In 2018 he was jailed for 31 months. In February 2020 the Register of Pharmacists decided his fitness to practise was impaired, saying that the behaviour in question was “fundamentally incompatible with continued registration”.

The Star reports that Mr Achina appealed the decision on five grounds, including that the committee failed to pay adequate attention to mitigating circumstances, and failed to consider time since the offences when his registration had been temporarily suspended by an interim order.

He also said that committee members had been biased against him due to what he perceived as their adherence to Islam, because Mr Achina was a black Christian.

Mr Justice Lane said he found no merit in these suggestions and the appeal was dismissed.

 

Los Angeles, California: A pharmacist has been lauded after she continued to oversee the vaccinations of “literally thousands” of older people, despite losing two grandparents to COVID-19.

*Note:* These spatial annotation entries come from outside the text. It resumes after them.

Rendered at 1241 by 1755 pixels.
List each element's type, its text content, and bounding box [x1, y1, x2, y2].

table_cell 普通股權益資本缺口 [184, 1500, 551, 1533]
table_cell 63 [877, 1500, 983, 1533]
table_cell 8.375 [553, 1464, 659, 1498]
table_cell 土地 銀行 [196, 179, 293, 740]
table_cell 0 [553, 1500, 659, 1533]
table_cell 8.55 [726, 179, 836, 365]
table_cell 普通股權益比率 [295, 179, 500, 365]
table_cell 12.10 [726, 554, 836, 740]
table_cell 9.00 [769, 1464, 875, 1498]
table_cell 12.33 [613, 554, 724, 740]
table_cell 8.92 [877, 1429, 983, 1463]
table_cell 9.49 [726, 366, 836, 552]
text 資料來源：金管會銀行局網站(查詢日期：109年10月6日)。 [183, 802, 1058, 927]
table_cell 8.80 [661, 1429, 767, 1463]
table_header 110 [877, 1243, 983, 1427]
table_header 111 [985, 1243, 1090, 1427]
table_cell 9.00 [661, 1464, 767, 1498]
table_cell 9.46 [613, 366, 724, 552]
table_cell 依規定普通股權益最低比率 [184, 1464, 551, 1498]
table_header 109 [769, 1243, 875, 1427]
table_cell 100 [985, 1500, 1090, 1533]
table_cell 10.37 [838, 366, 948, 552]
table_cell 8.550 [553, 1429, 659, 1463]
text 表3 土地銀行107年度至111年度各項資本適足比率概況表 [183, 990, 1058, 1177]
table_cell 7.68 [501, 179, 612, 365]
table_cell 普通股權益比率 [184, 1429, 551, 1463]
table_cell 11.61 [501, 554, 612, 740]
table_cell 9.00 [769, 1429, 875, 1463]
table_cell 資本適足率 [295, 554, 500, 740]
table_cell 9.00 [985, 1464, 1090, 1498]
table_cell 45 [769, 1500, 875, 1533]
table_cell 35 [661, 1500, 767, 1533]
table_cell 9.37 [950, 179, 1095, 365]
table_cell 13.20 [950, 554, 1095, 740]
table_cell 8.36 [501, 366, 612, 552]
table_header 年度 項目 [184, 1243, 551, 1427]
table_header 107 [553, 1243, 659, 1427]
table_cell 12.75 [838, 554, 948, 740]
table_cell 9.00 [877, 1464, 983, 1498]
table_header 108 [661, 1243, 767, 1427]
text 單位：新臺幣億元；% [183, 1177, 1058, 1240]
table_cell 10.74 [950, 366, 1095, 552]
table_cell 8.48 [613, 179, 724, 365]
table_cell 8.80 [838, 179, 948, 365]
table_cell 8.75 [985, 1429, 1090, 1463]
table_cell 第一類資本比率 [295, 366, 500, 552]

NBC Los Angeles reports that Payal Patel, manager of the CVS pharmacy at Sylmar in suburban LA, was devoted to her grandparents, Natverbhai (her mother’s father) and Santa Ben (her father’s mother).

Tragically, both grandparents succumbed to the novel coronavirus.

After Natverbhai died, the pharmacist went straight back to work vaccinating seniors against the disease.

“She asked me, ‘What should I do? I want to keep working. I want to help people. I just need to take a little time off’,” her employer told the station.

“This cause became so much larger than myself. I had to put myself together to keep going, keep going,” Ms Payal said.

When her grandmother died, she went back to her team at a care facility to keep vaccinating.

“All these senior citizens getting vaccines just made me think this is somebody’s grandpa, this is somebody’s grandma,” she said.

“They’re going to be able to help their parents. They were just so delighted to see us there, you know. It just made the purpose so real.”